Saturday, October 28, 2006

On the case of the "missing" helium




By Aussiegirl

I'm glad that I didn't know that helium-3 was missing -- that would have been just one more worry on top of so many more. Now that they seem to have found it -- and in the process reaffirmed their understanding of the Big Bang -- I can turn my anxiety to other matters.
Alexander Pope (pictured here) would have known where to look for the missing helium -3: on the Moon. Let me quote the relevant passage from Canto 5 of his The Rape of the Lock:
Some thought it mounted to the lunar sphere,
Since all things lost on earth are treasur'd there.
There hero's wits are kept in pond'rous vases,
And beaux' in snuff boxes and tweezercases.
There broken vows and deathbed alms are found,
And lovers' hearts with ends of riband bound;
The courtier's promises, and sick man's prayers,
The smiles of harlots, and the tears of heirs,
Cages for gnats, and chains to yoke a flea,
Dried butterflies, and tomes of casuistry.

On the case of the "missing" helium (October 2006) - News - PhysicsWeb

On the case of the "missing" helium
Belle Dumé

Astrophysicists may have solved the embarrassing problem of why there is so much less helium-3 in the universe than predicted by standard cosmology and star-evolution theories.
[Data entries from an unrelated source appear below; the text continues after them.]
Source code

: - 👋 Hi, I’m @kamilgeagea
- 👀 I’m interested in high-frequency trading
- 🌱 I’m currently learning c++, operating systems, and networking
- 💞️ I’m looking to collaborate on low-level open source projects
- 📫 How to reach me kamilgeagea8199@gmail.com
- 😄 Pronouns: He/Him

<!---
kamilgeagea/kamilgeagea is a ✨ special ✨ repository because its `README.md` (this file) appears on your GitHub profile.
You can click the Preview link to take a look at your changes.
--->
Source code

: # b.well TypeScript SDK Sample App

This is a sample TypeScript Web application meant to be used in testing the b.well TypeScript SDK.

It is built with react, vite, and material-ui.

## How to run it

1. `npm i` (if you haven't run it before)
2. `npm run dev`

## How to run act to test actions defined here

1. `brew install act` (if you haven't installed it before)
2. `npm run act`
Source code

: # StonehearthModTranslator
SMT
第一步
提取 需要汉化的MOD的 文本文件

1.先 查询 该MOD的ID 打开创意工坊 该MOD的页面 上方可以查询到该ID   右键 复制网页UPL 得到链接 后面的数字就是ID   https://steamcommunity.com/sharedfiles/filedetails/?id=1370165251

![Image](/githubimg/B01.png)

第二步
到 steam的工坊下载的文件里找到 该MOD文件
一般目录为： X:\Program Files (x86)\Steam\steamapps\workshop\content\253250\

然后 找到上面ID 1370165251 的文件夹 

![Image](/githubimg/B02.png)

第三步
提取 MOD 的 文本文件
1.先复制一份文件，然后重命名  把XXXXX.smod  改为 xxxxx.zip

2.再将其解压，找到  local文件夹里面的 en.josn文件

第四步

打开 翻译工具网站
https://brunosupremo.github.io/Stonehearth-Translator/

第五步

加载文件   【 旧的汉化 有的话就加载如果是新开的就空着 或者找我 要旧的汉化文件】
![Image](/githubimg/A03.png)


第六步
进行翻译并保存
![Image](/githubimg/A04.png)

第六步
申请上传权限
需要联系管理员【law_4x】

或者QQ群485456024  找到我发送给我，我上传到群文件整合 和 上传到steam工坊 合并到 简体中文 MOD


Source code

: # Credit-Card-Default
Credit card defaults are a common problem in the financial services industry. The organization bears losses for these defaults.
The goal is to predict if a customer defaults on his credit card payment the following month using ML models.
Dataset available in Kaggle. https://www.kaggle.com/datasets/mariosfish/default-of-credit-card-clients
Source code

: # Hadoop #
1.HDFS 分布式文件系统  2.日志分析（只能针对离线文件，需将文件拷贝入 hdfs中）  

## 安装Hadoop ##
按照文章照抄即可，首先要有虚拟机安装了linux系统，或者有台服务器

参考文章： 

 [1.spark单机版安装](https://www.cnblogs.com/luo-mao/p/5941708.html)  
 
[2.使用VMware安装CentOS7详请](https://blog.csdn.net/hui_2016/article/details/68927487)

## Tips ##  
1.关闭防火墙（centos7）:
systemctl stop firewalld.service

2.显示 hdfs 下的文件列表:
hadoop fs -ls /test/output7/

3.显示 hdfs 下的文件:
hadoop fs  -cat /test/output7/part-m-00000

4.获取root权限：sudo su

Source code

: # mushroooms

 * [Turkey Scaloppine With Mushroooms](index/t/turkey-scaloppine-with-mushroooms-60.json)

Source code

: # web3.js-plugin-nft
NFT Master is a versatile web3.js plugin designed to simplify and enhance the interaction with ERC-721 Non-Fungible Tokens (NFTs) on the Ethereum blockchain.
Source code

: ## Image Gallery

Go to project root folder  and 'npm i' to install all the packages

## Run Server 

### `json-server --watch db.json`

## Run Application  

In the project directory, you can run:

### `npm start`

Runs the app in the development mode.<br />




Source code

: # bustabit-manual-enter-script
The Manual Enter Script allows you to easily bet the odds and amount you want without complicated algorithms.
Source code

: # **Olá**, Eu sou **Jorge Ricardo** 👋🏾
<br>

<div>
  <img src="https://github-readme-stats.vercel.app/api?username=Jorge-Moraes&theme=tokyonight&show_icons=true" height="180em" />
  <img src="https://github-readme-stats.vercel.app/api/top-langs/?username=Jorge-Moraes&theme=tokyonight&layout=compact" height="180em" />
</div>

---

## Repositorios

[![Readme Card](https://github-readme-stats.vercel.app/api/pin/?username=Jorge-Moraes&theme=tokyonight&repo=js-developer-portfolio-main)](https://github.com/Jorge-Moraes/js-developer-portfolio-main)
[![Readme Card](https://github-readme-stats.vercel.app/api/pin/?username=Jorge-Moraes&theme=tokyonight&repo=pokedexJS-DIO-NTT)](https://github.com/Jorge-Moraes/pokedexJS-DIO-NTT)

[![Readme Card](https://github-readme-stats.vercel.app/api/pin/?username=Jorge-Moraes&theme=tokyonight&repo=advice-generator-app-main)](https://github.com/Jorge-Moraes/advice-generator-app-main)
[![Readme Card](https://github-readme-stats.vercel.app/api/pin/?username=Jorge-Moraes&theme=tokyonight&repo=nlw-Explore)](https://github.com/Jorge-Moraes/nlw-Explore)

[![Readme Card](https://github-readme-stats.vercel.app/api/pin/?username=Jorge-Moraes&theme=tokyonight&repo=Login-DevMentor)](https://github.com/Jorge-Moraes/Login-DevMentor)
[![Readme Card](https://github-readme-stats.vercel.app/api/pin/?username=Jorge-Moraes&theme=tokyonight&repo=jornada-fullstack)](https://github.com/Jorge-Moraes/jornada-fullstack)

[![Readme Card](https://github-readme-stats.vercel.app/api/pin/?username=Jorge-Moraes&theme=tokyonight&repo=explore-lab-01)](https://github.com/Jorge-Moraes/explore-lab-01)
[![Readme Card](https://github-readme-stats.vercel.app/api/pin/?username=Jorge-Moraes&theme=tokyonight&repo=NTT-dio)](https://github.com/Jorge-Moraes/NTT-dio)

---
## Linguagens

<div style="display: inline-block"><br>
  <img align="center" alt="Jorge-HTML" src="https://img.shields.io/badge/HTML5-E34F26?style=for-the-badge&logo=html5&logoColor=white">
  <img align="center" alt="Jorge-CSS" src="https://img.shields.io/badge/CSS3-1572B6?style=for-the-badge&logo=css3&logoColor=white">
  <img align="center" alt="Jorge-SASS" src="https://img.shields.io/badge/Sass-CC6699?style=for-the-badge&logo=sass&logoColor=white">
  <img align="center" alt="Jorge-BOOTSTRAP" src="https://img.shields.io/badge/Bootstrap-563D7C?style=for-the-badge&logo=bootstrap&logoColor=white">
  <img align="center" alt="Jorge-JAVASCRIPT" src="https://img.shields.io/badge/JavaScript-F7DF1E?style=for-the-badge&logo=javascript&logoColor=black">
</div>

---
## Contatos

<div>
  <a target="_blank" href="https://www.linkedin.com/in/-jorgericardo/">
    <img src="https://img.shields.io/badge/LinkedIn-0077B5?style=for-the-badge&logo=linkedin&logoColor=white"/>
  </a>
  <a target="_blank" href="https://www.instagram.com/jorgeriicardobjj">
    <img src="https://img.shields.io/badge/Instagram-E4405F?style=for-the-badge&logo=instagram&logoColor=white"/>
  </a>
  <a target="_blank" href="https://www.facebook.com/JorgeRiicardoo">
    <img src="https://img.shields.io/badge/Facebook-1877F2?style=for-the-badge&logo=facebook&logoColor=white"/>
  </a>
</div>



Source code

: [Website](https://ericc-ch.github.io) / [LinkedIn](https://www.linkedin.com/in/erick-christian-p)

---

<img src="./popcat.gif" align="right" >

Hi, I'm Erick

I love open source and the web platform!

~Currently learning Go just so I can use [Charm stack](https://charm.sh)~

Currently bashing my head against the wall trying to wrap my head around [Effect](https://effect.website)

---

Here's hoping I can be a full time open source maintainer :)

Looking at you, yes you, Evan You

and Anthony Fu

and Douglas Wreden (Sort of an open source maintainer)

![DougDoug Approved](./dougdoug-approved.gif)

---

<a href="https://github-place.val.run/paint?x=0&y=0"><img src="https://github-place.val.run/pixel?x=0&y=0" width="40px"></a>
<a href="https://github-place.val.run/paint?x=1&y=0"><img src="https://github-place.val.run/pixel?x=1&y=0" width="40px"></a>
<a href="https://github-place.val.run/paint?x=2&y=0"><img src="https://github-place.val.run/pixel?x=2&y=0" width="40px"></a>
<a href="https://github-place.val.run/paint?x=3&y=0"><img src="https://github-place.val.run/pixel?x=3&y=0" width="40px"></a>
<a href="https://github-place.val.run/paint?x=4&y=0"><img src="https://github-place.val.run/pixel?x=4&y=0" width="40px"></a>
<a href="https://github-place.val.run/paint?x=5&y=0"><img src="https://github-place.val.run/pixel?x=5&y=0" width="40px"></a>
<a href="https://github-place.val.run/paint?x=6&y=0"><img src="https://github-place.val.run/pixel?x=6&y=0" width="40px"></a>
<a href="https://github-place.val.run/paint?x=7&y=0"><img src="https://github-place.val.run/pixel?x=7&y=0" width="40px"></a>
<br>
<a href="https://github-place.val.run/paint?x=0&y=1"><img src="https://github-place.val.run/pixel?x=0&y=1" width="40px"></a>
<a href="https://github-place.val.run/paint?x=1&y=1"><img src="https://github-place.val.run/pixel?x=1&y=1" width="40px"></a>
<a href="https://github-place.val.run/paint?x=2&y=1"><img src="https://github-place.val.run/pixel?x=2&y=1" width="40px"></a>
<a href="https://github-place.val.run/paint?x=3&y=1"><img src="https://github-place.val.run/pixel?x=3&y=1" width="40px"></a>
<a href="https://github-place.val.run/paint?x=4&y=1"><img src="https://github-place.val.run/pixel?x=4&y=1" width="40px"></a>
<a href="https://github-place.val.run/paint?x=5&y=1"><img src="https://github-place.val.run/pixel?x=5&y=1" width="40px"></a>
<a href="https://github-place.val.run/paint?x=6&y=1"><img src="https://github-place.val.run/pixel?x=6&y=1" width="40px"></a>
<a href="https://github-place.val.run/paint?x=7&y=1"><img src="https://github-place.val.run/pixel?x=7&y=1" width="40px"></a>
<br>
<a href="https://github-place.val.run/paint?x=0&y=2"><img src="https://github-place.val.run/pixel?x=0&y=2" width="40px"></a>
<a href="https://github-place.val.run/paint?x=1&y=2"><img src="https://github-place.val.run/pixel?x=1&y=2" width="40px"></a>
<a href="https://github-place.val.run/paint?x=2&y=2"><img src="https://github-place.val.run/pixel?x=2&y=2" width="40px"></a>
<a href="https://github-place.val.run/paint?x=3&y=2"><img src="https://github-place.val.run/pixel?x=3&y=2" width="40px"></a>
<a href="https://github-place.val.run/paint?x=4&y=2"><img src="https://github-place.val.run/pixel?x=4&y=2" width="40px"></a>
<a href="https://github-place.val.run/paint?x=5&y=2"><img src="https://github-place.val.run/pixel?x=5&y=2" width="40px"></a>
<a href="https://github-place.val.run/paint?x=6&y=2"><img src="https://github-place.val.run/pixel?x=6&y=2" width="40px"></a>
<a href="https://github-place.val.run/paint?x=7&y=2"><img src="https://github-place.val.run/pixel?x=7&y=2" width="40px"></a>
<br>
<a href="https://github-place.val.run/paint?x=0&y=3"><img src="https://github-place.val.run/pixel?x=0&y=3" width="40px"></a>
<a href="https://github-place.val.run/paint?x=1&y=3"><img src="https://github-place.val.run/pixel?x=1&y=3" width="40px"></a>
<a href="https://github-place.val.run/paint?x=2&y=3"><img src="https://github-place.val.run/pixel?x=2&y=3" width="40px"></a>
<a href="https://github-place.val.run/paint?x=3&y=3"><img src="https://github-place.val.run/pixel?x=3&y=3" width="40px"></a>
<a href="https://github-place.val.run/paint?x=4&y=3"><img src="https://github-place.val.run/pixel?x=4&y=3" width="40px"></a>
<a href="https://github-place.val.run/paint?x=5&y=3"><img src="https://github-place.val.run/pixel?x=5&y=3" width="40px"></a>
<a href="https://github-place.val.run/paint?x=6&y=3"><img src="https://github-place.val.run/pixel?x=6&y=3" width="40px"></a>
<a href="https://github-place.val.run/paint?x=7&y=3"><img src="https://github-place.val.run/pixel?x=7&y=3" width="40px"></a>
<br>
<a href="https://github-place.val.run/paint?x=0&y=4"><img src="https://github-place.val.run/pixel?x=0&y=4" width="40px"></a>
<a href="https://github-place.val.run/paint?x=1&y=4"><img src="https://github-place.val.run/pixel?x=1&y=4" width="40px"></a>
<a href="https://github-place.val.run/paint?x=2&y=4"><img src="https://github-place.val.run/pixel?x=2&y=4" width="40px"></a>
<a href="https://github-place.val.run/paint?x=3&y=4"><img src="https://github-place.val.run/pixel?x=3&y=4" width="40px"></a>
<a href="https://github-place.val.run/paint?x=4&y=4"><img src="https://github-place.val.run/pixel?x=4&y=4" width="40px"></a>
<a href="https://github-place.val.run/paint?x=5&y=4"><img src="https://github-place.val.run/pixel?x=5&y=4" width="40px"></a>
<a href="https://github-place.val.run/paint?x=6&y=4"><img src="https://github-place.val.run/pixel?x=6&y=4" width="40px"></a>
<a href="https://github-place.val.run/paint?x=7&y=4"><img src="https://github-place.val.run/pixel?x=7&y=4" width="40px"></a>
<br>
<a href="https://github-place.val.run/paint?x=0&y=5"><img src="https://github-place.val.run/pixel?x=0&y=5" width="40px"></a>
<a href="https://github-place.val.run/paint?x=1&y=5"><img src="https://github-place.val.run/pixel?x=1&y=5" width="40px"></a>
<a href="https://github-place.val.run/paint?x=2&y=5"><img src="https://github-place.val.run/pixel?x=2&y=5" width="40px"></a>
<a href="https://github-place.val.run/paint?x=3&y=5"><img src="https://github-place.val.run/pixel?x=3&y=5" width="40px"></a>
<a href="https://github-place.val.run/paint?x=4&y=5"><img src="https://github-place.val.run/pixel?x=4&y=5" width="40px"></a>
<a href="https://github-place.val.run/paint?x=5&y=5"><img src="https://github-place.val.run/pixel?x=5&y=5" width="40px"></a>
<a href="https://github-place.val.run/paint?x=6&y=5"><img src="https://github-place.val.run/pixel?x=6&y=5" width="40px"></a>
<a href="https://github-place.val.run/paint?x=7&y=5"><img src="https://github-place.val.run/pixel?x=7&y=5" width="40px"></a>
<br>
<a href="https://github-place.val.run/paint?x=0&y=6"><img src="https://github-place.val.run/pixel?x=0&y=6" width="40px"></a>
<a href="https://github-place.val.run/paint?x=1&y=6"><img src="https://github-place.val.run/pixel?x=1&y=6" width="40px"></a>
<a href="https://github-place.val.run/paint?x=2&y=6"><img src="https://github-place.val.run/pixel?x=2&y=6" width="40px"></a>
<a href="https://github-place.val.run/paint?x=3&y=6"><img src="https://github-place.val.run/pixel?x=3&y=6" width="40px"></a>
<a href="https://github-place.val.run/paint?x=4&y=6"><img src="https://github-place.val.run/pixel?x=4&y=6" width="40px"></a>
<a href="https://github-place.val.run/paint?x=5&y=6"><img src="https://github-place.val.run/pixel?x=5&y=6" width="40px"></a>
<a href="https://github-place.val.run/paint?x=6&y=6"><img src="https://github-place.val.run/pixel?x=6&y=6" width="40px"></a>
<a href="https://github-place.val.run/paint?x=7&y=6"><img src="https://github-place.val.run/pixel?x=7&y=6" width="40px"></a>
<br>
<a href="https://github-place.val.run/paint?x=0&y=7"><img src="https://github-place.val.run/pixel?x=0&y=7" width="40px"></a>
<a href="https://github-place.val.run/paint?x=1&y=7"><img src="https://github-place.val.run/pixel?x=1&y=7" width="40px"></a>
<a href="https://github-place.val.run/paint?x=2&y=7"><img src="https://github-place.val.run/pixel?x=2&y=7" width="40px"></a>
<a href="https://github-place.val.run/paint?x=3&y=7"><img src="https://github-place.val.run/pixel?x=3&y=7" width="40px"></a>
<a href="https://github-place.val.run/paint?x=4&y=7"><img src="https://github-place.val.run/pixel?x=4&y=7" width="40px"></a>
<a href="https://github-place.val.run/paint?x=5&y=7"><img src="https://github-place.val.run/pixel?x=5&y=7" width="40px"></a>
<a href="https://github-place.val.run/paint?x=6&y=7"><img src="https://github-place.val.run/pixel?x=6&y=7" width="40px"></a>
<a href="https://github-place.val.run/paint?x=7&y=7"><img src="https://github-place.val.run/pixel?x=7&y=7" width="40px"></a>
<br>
Peter Eggleton of the Lawrence Livermore National Laboratory in the US and colleagues at Monash University in Australia have calculated that when aging low-mass stars swell to become "red giants", the large amount of helium-3 they have produced is pushed down into the stars’ hot interiors, where it is then burnt up. The result suggests that our understanding of the Big Bang is correct after all (Sciencexpress 1133065).

The helium-3 isotope -- together with hydrogen and lithium -- is one of the very few elements to have been synthesised in the Big Bang. Further quantities of helium-3 are also produced by low-mass stars (about one to two times as heavy as our Sun) when they burn up the hydrogen in their cores.

But once a low-mass star has spent all its hydrogen, it expands and cools to become a red giant, during which the outer layers of the star become turbulent. Scientists believe that any helium-3 inside the star becomes mixed up into these layers by convection. The helium is then carried away from these surface layers into space by winds.

The flaw with this model, however, is that it predicts that there should be a lot of helium-3 in the universe, whereas astronomers have only detected about a tenth of that value, which is just the amount that was produced in the Big Bang.

Eggleton and co-workers may now have solved this problem by modelling a red giant star in 3D. The simulations show that turbulence at the base of the star’s convection layer causes deep "hydrodynamic" mixing that destroys the helium-3 so none of it can be released into space. The helium-3 is converted into another helium isotope, helium-4, and hydrogen.

"The apparent problem with the Big Bang has been solved," says team member John Lattanzio of Monash University. "The helium-3 in the universe comes from the Big Bang, and low mass stars -- although they produce helium-3 -- do not release any into the universe because they destroy it."